Reputation: 7360
I am losing the address of a (global) variable (defined in a shared object) when a function call is made. To prove it, I intentionally set the value of the variable num_accounts to 55, when the function get_num_accounts() began the execution, the pointer to this variable was received incorrectly. My proof is this gdb session:
accounts_init () at accounts.c:31
31 err_code=read_accounts();
(gdb) print num_accounts
$1 = 0
(gdb) print &num_accounts
$2 = (account_idx_t *) 0x7ffff767c640 <num_accounts>
(gdb) set var num_accounts=55
(gdb) print num_accounts
$3 = 55
(gdb) s
read_accounts () at accounts.c:66
66 err_code=get_num_accounts(&num_accounts);
(gdb) s
get_num_accounts (num_accounts_ptr=0x604780 <num_accounts>) at accounts.c:119
119 *num_accounts_ptr=0;
(gdb) print num_accounts
$4 = 55
(gdb) print *num_accounts_ptr
$5 = 0
(gdb)
(gdb) print num_accounts_ptr
$6 = (account_idx_t *) 0x604780 <num_accounts>
(gdb)
The address of the variable num_accounts is 0x7ffff767c640 , but I get 0x604780 when the function is executed, why such a weird stuff happens ?
The source code of the function get_num_accounts() is this:
err_code_t get_num_accounts(account_idx_t *num_accounts_ptr) {
err_code_t err_code;
uint32_t file_size;
div_t div_result;
unsigned short number;
*num_accounts_ptr=0;
err_code=get_dir();
if (err_code!=ERR_NO_ERROR) return err_code;
err_code=get_file(ACCOUNTS_FILENAME,sizeof(ACCOUNTS_FILENAME),&file_size);
if (err_code!=ERR_NO_ERROR) return err_code;
div_result=div(file_size,sizeof(tbl_account_t));
if (div_result.rem!=0) {
return ERR_BAD_CONFIG_FILE_FORMAT;
}
number=div_result.quot;
*num_accounts_ptr=number;
return ERR_NO_ERROR;
}
Type account_idx_t is defined as:
typedef unsigned short account_idx_t;
The global variable num_accounts is defined in accounts.c file at the beginning:
account_idx_t num_accounts=0;
Basically, what the function does, is to get the size of the file and calculate the number of records that the file contains, before reading it. (its a database)

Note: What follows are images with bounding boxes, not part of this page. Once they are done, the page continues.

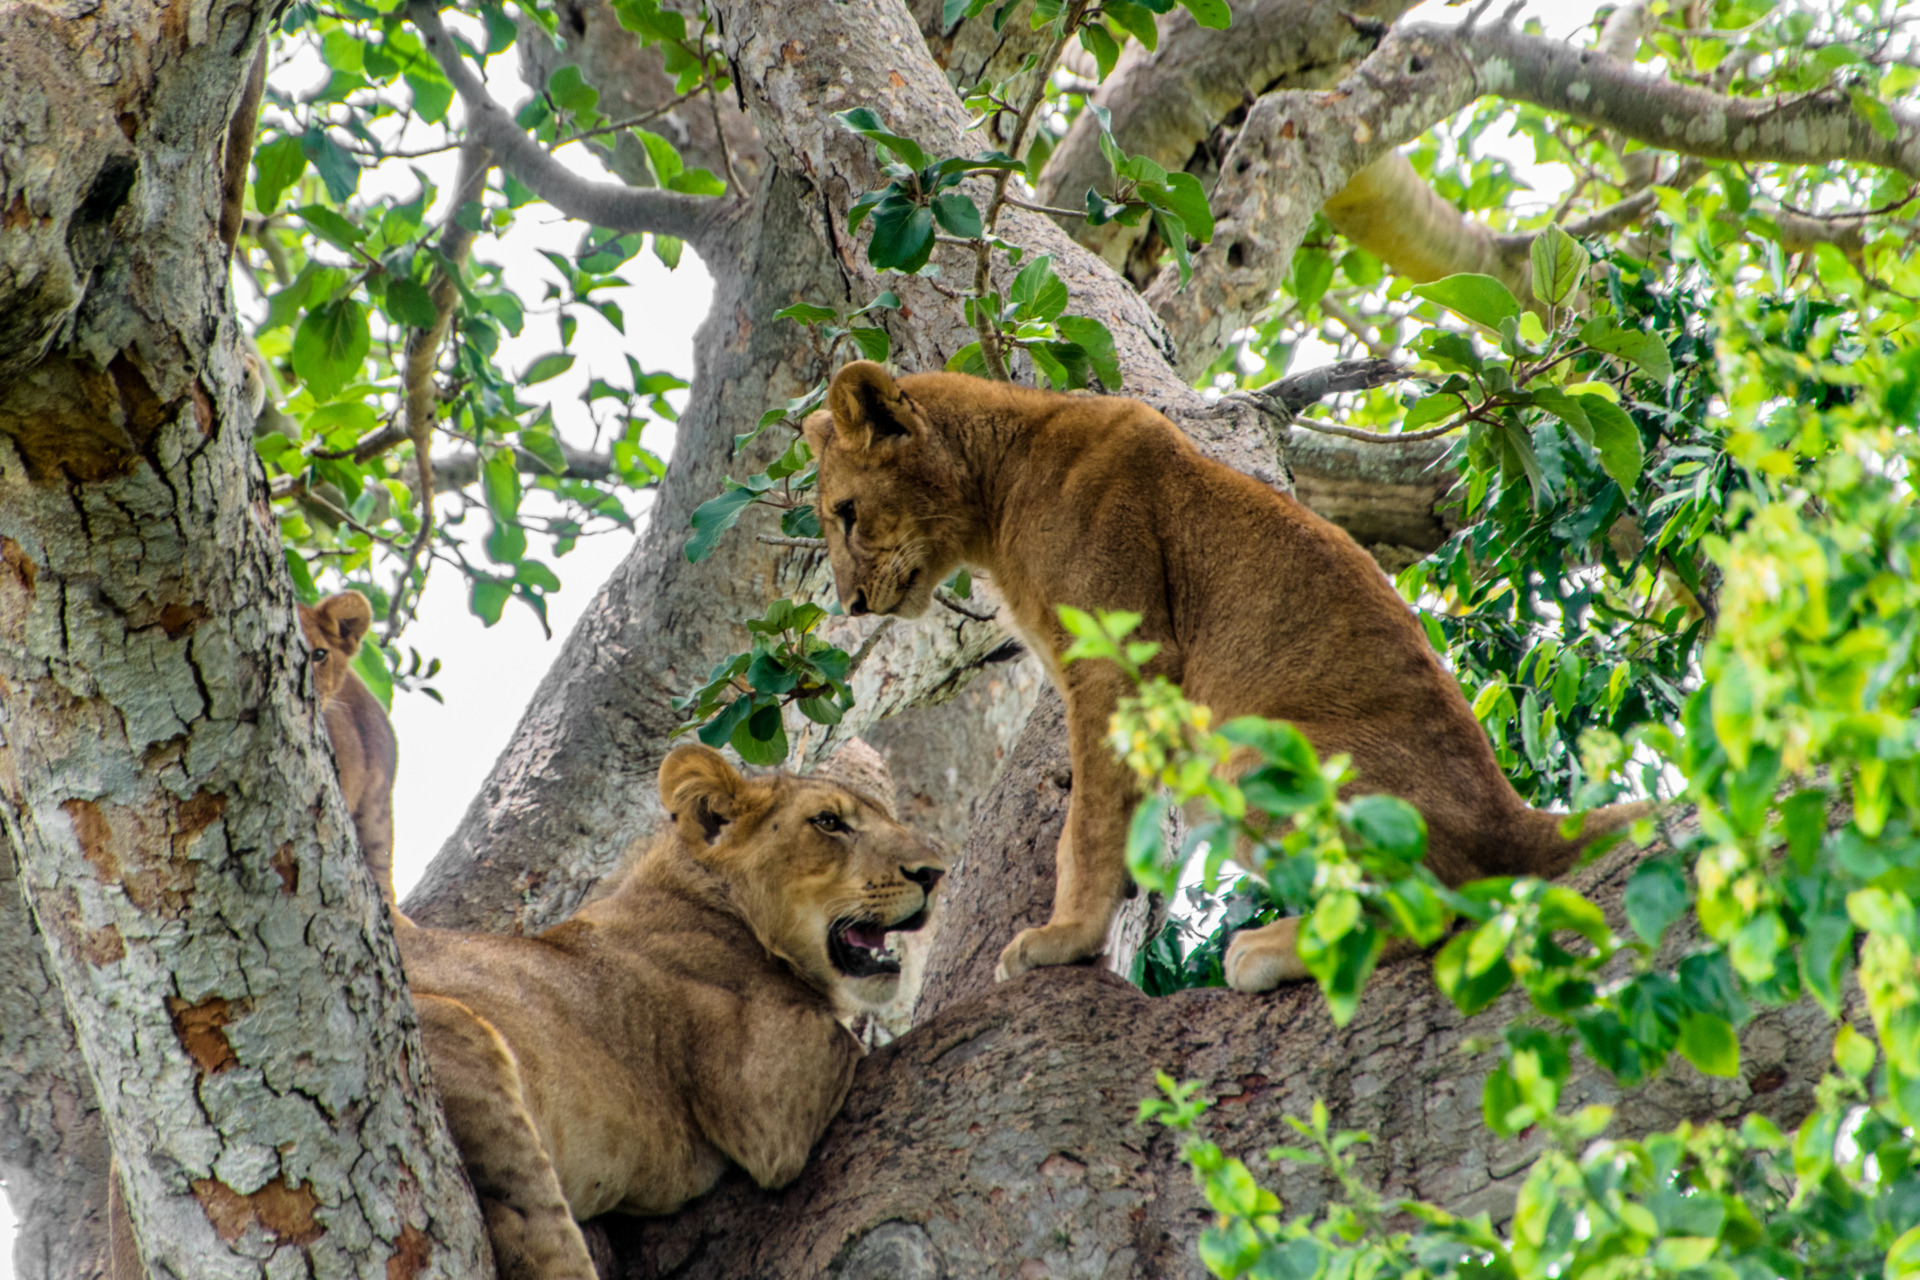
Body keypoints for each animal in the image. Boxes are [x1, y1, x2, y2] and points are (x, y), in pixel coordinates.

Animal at [401, 744, 940, 1274]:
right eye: (828, 822)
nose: (934, 873)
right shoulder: (767, 1109)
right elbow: (848, 1043)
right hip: (457, 1030)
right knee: (533, 1228)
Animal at [802, 364, 1643, 997]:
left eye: (845, 512)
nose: (853, 603)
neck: (998, 482)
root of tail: (1516, 815)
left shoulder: (1119, 661)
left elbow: (1090, 824)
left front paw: (1064, 938)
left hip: (1249, 757)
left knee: (1443, 903)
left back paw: (1275, 951)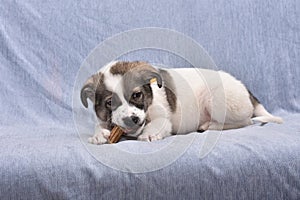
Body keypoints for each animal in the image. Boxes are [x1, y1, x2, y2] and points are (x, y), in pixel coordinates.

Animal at [81, 61, 282, 144]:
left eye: (137, 95)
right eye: (109, 103)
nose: (133, 120)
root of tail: (245, 89)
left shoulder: (163, 119)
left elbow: (156, 125)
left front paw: (149, 134)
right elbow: (99, 125)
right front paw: (98, 135)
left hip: (216, 99)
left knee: (245, 121)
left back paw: (210, 125)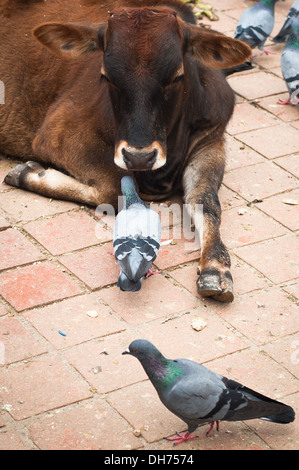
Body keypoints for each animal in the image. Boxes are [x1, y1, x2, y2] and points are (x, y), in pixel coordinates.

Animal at [0, 0, 252, 302]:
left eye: (177, 76)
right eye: (106, 76)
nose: (139, 156)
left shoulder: (211, 139)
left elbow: (206, 202)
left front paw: (216, 266)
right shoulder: (58, 134)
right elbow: (112, 188)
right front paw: (30, 173)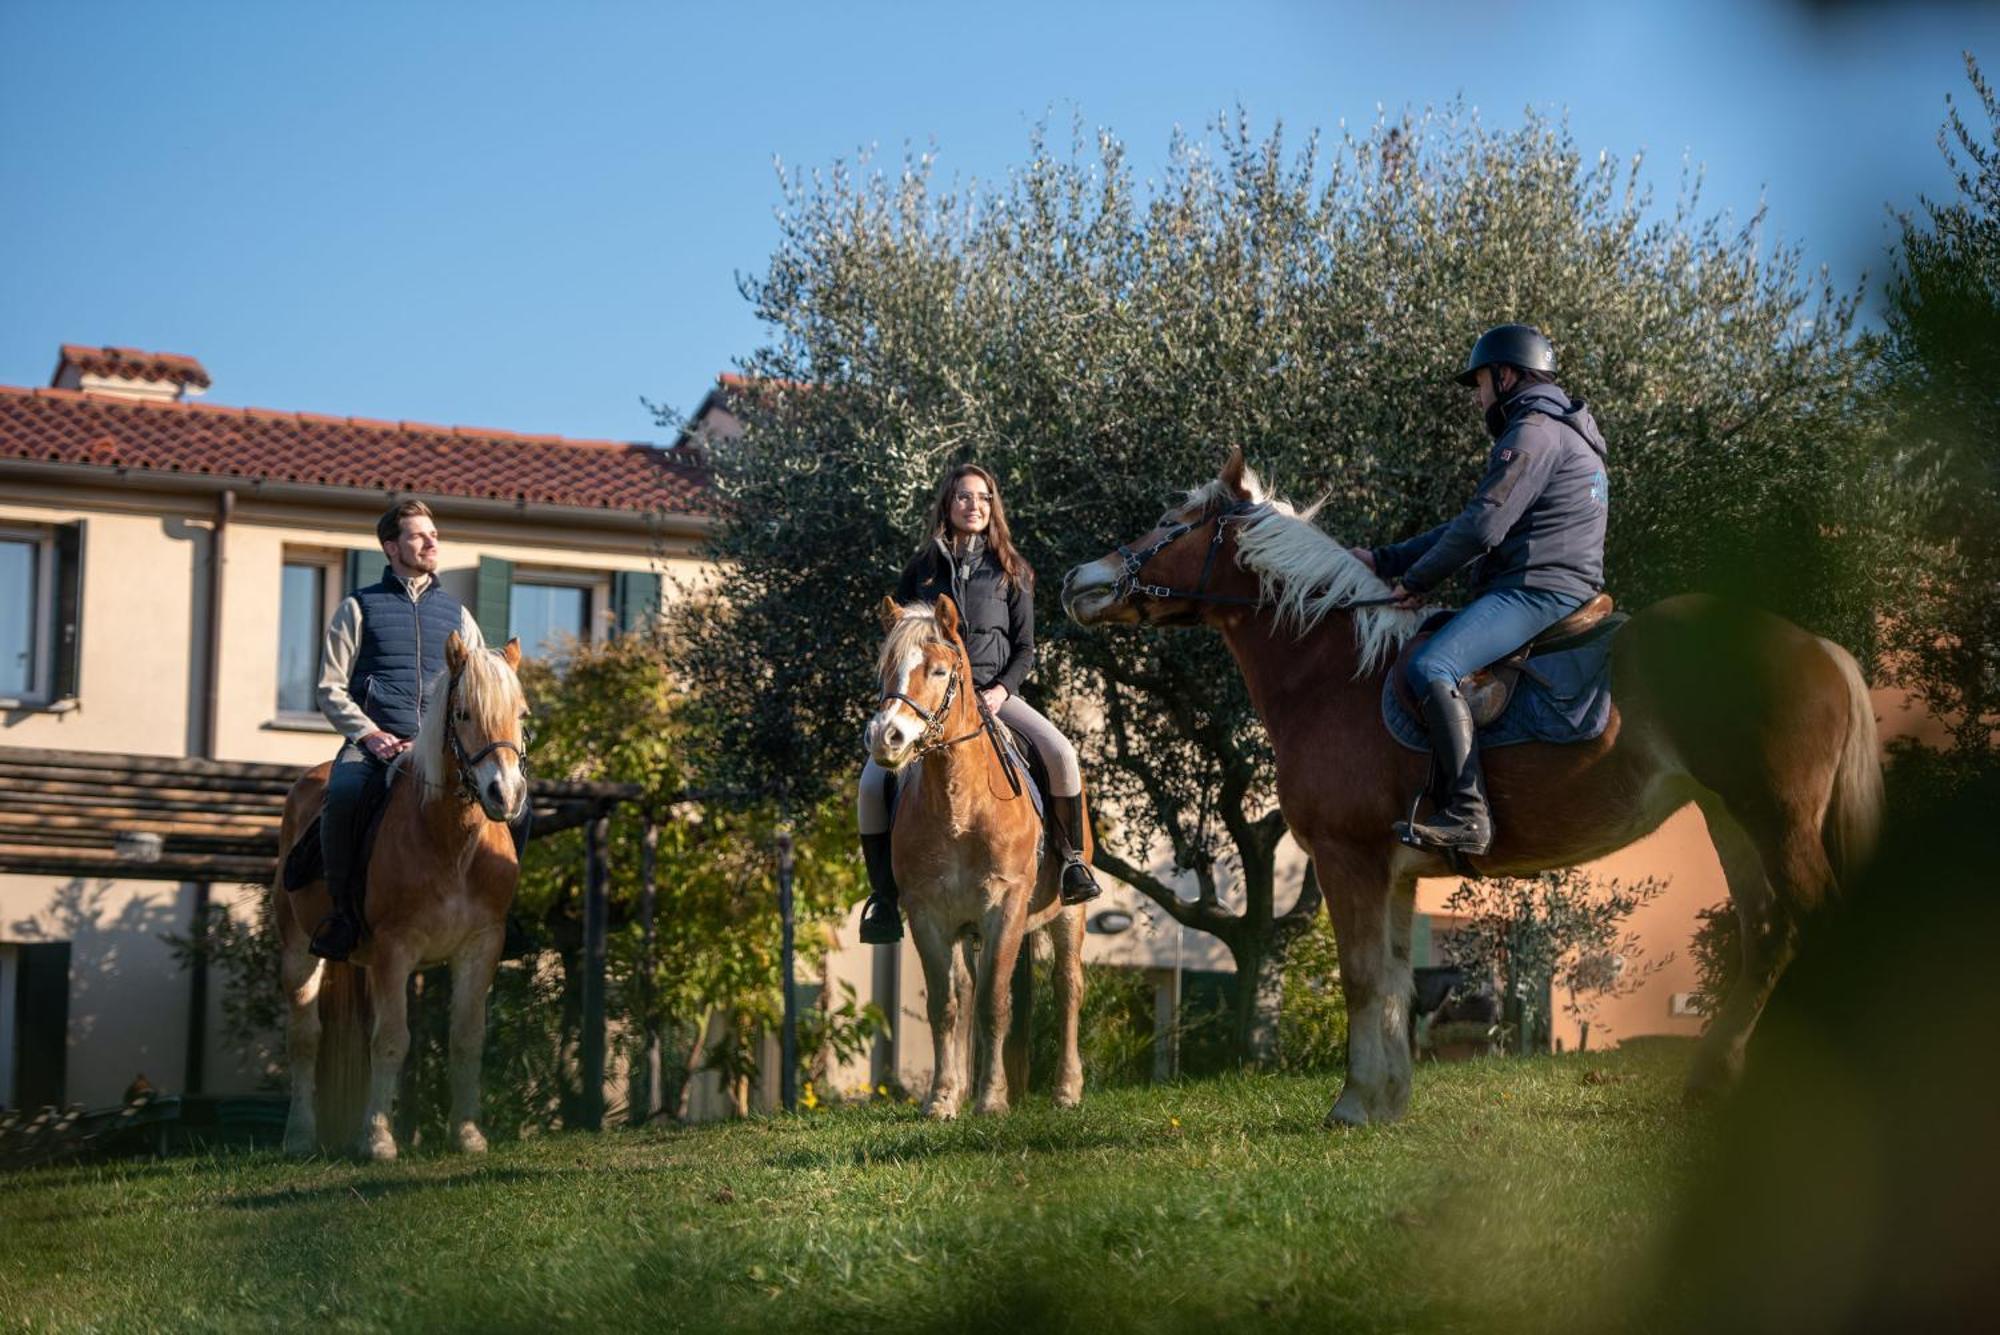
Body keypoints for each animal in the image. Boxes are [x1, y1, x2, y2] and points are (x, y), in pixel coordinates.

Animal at [278, 635, 540, 1159]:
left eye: (521, 714)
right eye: (462, 713)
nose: (505, 794)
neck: (451, 842)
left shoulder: (481, 945)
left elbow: (466, 1038)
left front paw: (467, 1134)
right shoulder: (395, 948)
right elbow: (391, 1041)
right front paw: (378, 1140)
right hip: (298, 950)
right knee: (304, 1038)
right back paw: (299, 1135)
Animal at [864, 595, 1088, 1119]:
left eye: (940, 671)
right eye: (886, 668)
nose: (885, 737)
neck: (960, 807)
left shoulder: (1003, 908)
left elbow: (993, 1001)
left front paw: (991, 1100)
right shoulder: (926, 914)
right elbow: (947, 1004)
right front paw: (943, 1100)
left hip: (1068, 913)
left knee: (1068, 986)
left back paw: (1067, 1090)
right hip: (966, 930)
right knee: (965, 989)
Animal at [1072, 451, 1880, 1127]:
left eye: (1173, 523)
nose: (1080, 582)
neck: (1336, 671)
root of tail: (1820, 649)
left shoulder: (1346, 858)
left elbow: (1361, 977)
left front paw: (1354, 1103)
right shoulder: (1395, 875)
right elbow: (1395, 980)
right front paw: (1388, 1100)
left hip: (1773, 819)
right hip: (1730, 820)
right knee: (1769, 933)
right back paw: (1713, 1081)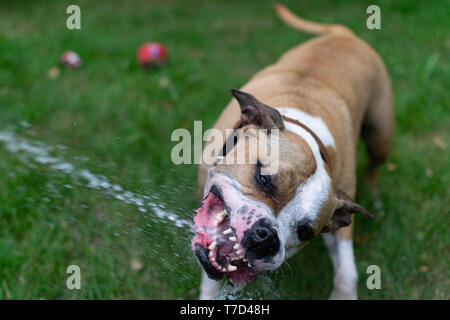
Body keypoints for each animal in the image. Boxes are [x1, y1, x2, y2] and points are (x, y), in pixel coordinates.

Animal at [192, 3, 394, 300]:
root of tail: (344, 34)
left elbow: (347, 273)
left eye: (305, 231)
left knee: (374, 166)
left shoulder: (341, 221)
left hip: (380, 136)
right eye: (263, 178)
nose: (265, 236)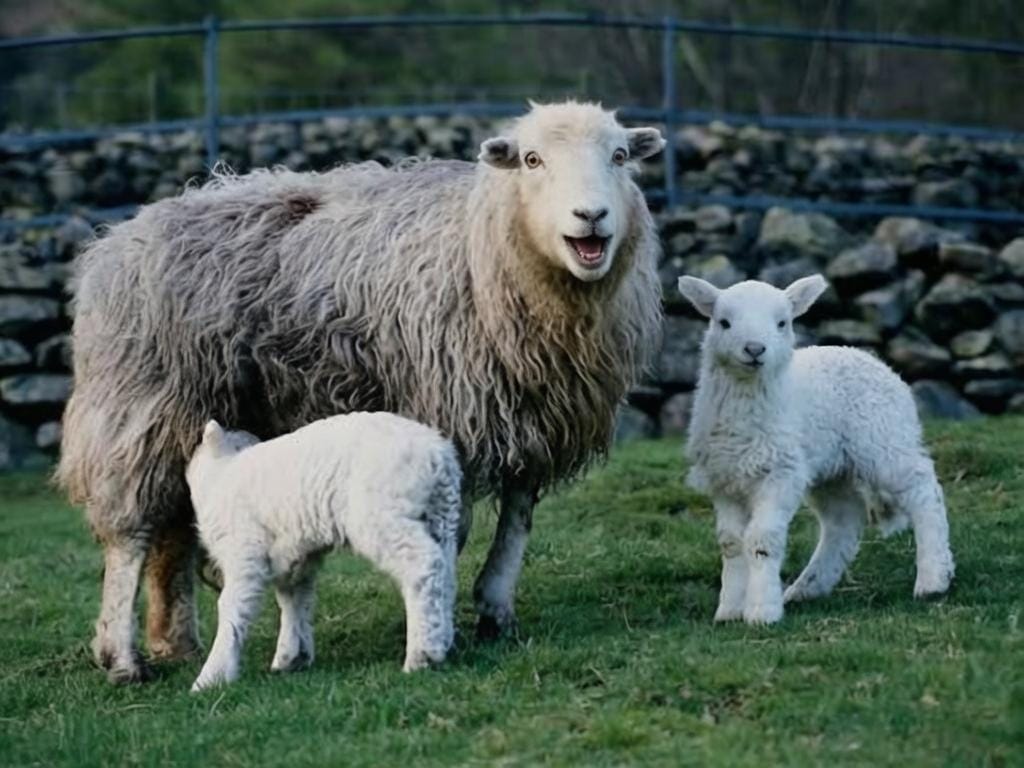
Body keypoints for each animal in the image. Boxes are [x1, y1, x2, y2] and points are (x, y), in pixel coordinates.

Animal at [186, 413, 461, 691]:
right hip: (442, 518)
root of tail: (437, 454)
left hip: (384, 515)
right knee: (446, 576)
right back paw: (442, 640)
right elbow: (294, 601)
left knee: (423, 564)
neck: (219, 477)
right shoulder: (296, 558)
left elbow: (232, 608)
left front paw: (211, 677)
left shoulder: (243, 552)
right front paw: (291, 657)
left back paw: (421, 655)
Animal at [676, 274, 954, 625]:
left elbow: (762, 539)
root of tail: (867, 357)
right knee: (843, 522)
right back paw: (807, 587)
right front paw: (729, 610)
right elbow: (731, 543)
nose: (754, 349)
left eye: (782, 323)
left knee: (923, 489)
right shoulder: (724, 479)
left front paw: (762, 611)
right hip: (834, 467)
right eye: (723, 322)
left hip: (885, 438)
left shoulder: (781, 471)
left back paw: (934, 578)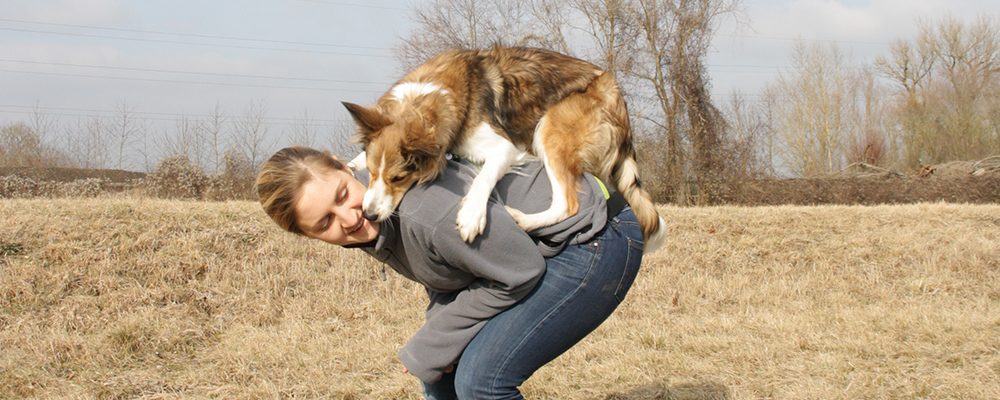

And this is the calling code, which calles get_num_accounts() function:
err_code_t accounts_init(void) {
err_code_t err_code;
err_code=read_accounts();
if (err_code!=ERR_NO_ERROR) return err_code;
return ERR_NO_ERROR;
}
err_code_t read_accounts(void) {
err_code_t err_code;
int ret;
err_code=get_num_accounts(&num_accounts);
if (err_code!=ERR_NO_ERROR) return err_code;
if (num_accounts==0) return ERR_NO_ERROR;
int fd=open(filename_buf,O_RDONLY); // filename_buf is global, it holds filename from previous call
if (fd==-1) {
return ERR_SYS_ERROR;
}
ret=read(fd,accounts,sizeof(tbl_account_t)*num_accounts);
if (ret==-1) {
return ERR_SYS_ERROR;
}
ret=close(fd); // TO_DO: validate return value of close(fd)
if (ret==-1) {
return ERR_SYS_ERROR;
}
return ERR_NO_ERROR;
}
I am compiling the library with -fPIC flag:
[niko@dev1 src]$ make accounts.o
gcc -g -ffunction-sections -fdata-sections -Wall -Wextra -Wunreachable-code -Wmissing-prototypes -Wmissing-declarations -Wunused -Winline -Wstrict-prototypes -Wimplicit-function-declaration -Wformat -D_GNU_SOURCE -fshort-enums -fPIC -c accounts.c
There is no another 'num_accounts' symbol anywhere in the source code, I double checked that:
[niko@dev1 src]$ nm *o|grep num_accounts
0000000000000000 T get_num_accounts
0000000000000000 B num_accounts
[niko@dev1 src]$
Any suggestion on further debugging steps?
Upvotes: 2
Views: 632
Reputation: 126253
You have two distinct symbols called num_accounts
in the executable image that gdb is looking at. gdb tells you that directly, as whenever you tell it to print something that has a pointer-type value, gdb will do a reverse-lookup on that address in the symbol table of the executable and, if it finds something, will print the name of the symbol in <>. So when you do the gdb command:
(gdb) print &num_accounts
$2 = (account_idx_t *) 0x7ffff767c640 <num_accounts>
gdb is telling you that 0x7ffff767c640
points at a symbol called num_accounts
. Similarly,
(gdb) print num_accounts_ptr
$6 = (account_idx_t *) 0x604780 <num_accounts>
tells you 0x604780
points at a symbol that is also called num_accounts
.
Now the question is how you got two symbols with the same name. The large address 0x7ffff767c640
is going to be in a shared library, as shared libraries load at addresses like that. The small address 0x604780
is in the base executable.
Upvotes: 1